Asiana Airlines – which Korean is in the process of acquiring – has a considerably smaller freighter operation, with just 12 maindeck freighters. Similar to Korean, third-quarter 2020 fleet utilisation for its freighters leapt 22.5% from the previous corresponding quarter in 2019.
In its results for the third quarter, its AFTKs fell 10.3% from a year earlier, while FTKs fell 2.2%. Yet despite the fall in capacity, third-quarter cargo revenue leapt 54% from a year earlier.
In Japan, both All Nippon Airways (ANA) and Japan Airlines (JAL) saw strong cargo and mail revenue for the first nine months of their 2020 financial years.

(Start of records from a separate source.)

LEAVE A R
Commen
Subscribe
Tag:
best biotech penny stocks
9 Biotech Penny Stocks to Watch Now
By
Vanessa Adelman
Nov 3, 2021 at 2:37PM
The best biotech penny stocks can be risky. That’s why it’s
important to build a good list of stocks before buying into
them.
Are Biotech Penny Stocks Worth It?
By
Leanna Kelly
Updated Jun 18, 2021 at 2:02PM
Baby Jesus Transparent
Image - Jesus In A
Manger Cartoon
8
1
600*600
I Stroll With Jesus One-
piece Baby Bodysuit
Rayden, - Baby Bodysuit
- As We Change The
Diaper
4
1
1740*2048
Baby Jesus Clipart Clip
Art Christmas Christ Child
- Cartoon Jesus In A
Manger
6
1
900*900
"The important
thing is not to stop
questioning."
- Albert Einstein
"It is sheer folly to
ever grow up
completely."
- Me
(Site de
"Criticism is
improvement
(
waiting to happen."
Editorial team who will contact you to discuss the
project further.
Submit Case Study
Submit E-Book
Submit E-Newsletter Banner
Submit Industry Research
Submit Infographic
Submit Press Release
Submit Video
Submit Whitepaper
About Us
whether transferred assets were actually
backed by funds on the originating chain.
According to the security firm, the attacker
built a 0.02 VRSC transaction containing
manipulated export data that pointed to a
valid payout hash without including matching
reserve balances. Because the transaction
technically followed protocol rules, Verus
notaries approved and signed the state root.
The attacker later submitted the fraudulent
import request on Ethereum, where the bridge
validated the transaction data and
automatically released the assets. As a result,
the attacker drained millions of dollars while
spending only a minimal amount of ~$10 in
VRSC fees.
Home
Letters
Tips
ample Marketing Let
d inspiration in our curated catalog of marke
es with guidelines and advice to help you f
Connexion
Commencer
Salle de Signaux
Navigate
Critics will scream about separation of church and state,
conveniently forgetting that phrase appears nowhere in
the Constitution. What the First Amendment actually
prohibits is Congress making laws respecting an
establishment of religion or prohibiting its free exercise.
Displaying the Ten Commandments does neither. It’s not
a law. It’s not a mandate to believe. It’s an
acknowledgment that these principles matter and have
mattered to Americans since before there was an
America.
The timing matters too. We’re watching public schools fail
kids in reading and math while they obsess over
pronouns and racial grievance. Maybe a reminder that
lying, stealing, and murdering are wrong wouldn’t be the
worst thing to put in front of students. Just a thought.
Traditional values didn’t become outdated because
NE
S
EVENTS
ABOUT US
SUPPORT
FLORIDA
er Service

ANA Airways enjoyed 30% higher cargo revenues, despite a 36.1% decline in FTKs, while JAL’s cargo revenue jumped 31.5%, despite fewer FTKs.
“While passenger demand remains in a slump on international routes, demand for cargo services recovered to almost [the] same level of the previous year during the third quarter due to the resumption of economic activity,” says ANA.
Cathay Pacific Airways, which had its worst year ever in 2020, saw AFTKs drop 35.5% from 2019 levels, and cargo carried fall 34.1%. Yet, its cargo load factor rose 8.9 percentage points to 64.4%. Far more impressive was its cargo yield, which rocketed 58.3% during the year.
“Cargo was the better performer in 2020 despite the significant drop in available capacity usually provided by the bellies of passenger aircraft,” says Cathay.
“The freighter fleet was operating at full capacity for much of the year, supplemented by additional capacity in the form of 5,648 cargo-only passenger flights, 680 charter flights operated by the group’s all-cargo subsidiary Air Hong Kong, and 143 flights with select cargo loaded in the passenger cabins.”
Similarly, Singapore Airlines enjoyed a strong cargo performance in the third quarter of 2020. Its overall cargo capacity dropped 52.6% from the third quarter of 2019, but its cargo load factor rose 24.1 percentage points to 59.4%, and its cargo yield more than doubled.
“While cargo demand has tapered off after the traditional year-end peak period, strong fundamentals and healthy Purchasing Managers’ Index readings across many key export economies will continue to support cargo demand in the coming months,” says SIA.
“Furthermore, as the production of Covid-19 vaccine ramps up, SIA Cargo is looking to capture its share of the traffic to Asia and the Southwest Pacific region.”
Even Australia’s Qantas Airways, whose cargo operation is not as significant as those of the big Asian carriers, enjoyed record profits in cargo during its otherwise dismal performance in the first half of its 2021 financial year.
While the results of most carriers don’t disclose the types of cargo carried, Korean and ANA indicate that a large amount of capacity – in 2020 at least – was taken up by medical supplies such as masks, Covid-19 test kits, automobile components, semiconductors, and other electronic equipment.
In a recent air cargo market analysis, IATA stated that new Covid-19 outbreaks have limited a recovery in passenger traffic, but that manufacturing remains robust, which is good news for cargo yields.
Eager to make money by whatever means, Asia-Pacific airline bosses may well be tempted to remove more seats from passenger aircraft, creating so-called “preighters”. Given the dismal outlook for long-haul travel in the short to medium term, temporary freighter conversions of advanced types such as the Airbus A350 are likely to become an increasingly popular strategy – at least until bellyhold capacity rises again with the return to normality of international passenger services.